**Task objective**
What you give back must match the data exactly, minus the pictures.

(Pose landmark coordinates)
::::
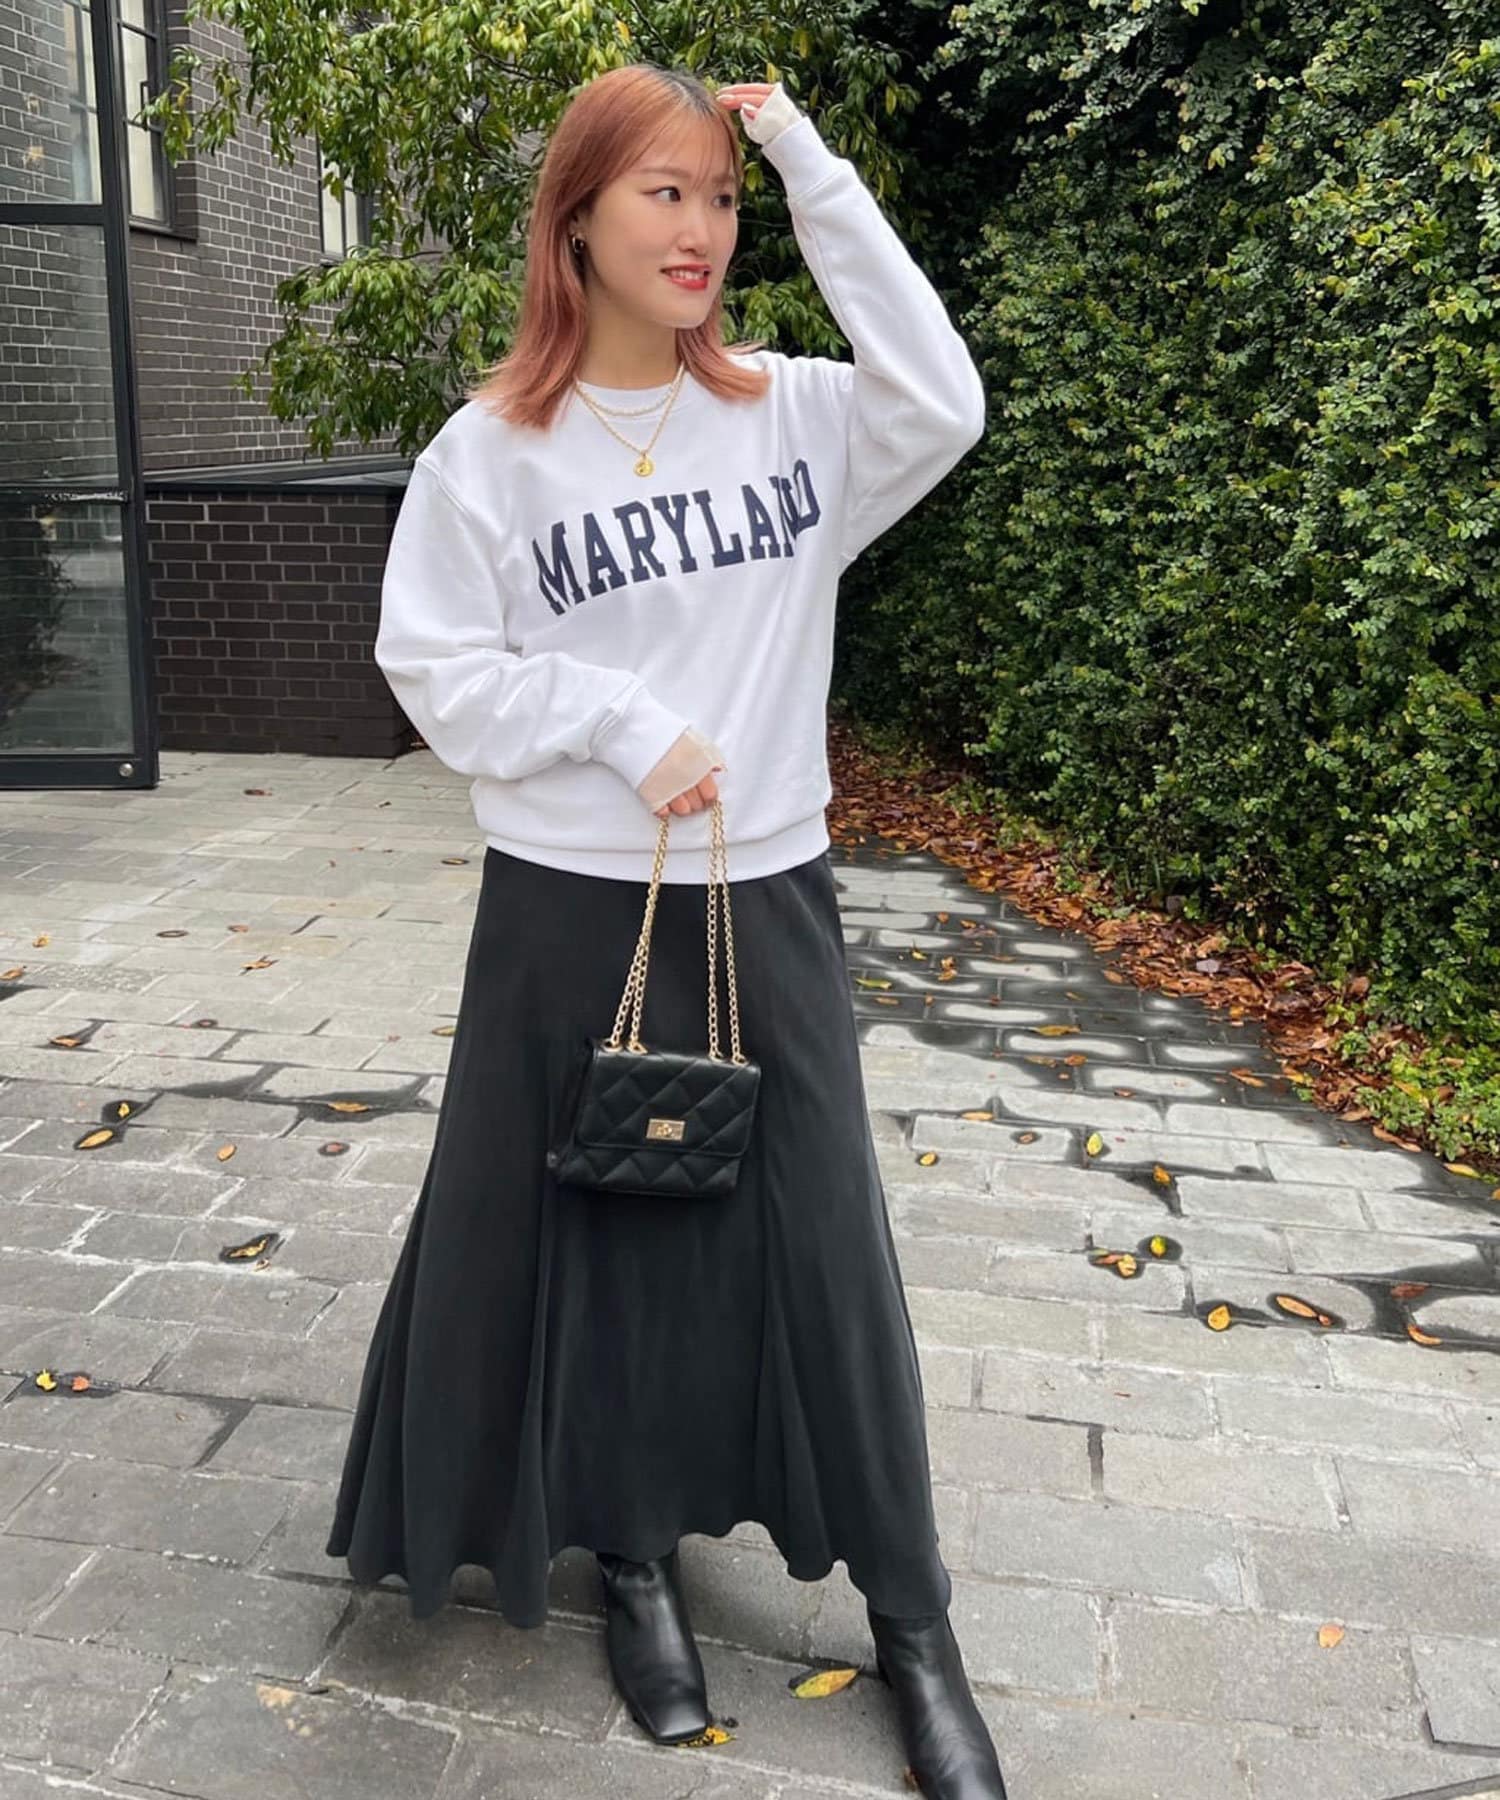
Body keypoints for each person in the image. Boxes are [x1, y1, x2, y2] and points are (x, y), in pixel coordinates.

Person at [323, 60, 1004, 1799]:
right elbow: (433, 669)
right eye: (665, 192)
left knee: (822, 1249)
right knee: (603, 1238)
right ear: (578, 219)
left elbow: (947, 396)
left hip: (762, 888)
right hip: (566, 906)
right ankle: (630, 1560)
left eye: (718, 197)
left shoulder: (793, 416)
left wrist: (806, 161)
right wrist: (620, 724)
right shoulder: (491, 453)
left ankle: (914, 1622)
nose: (701, 229)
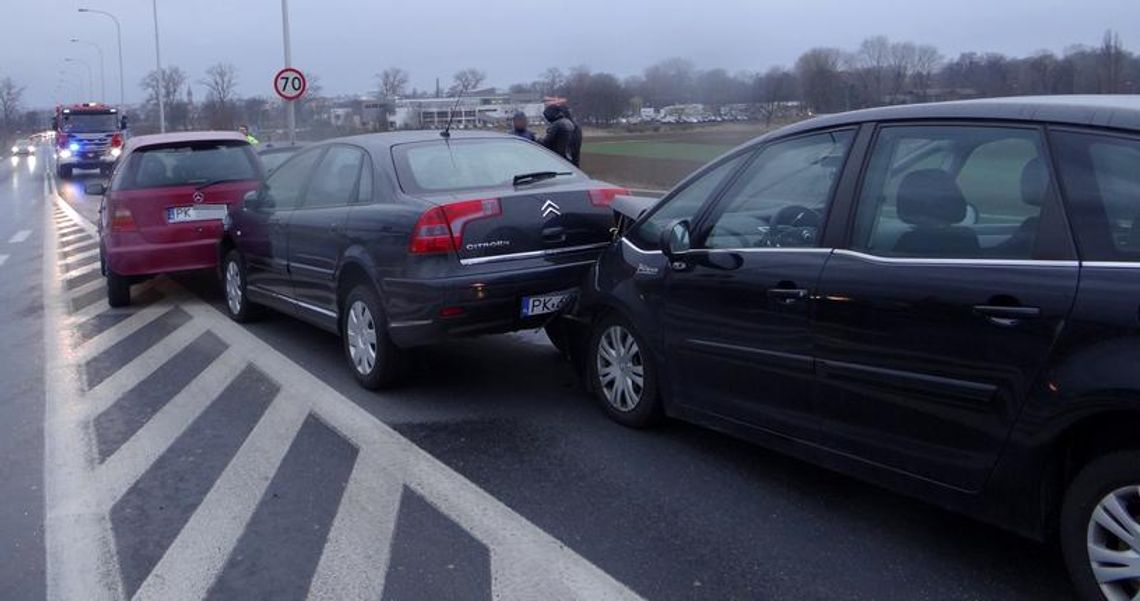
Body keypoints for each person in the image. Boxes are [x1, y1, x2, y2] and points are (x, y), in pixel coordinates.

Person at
::::
**Task result**
Body keypoints for each person in the image. Boxes are [x1, y1, x2, y2] and points are (x, y), in pixel coordinates.

Person at [323, 60, 1004, 1799]:
right elbow: (433, 669)
right eye: (665, 192)
left knee: (822, 1249)
right knee: (603, 1238)
right ear: (578, 219)
left elbow: (947, 396)
left hip: (762, 888)
right hip: (566, 906)
right ankle: (630, 1560)
left eye: (718, 197)
left shoulder: (793, 416)
left wrist: (806, 161)
right wrist: (620, 724)
right shoulder: (491, 453)
left ankle: (914, 1622)
nose: (701, 229)
Body keypoints for each person in the image. Boxes are [x1, y1, x2, y2] and points are (x, y), in pixel coordinates.

Person at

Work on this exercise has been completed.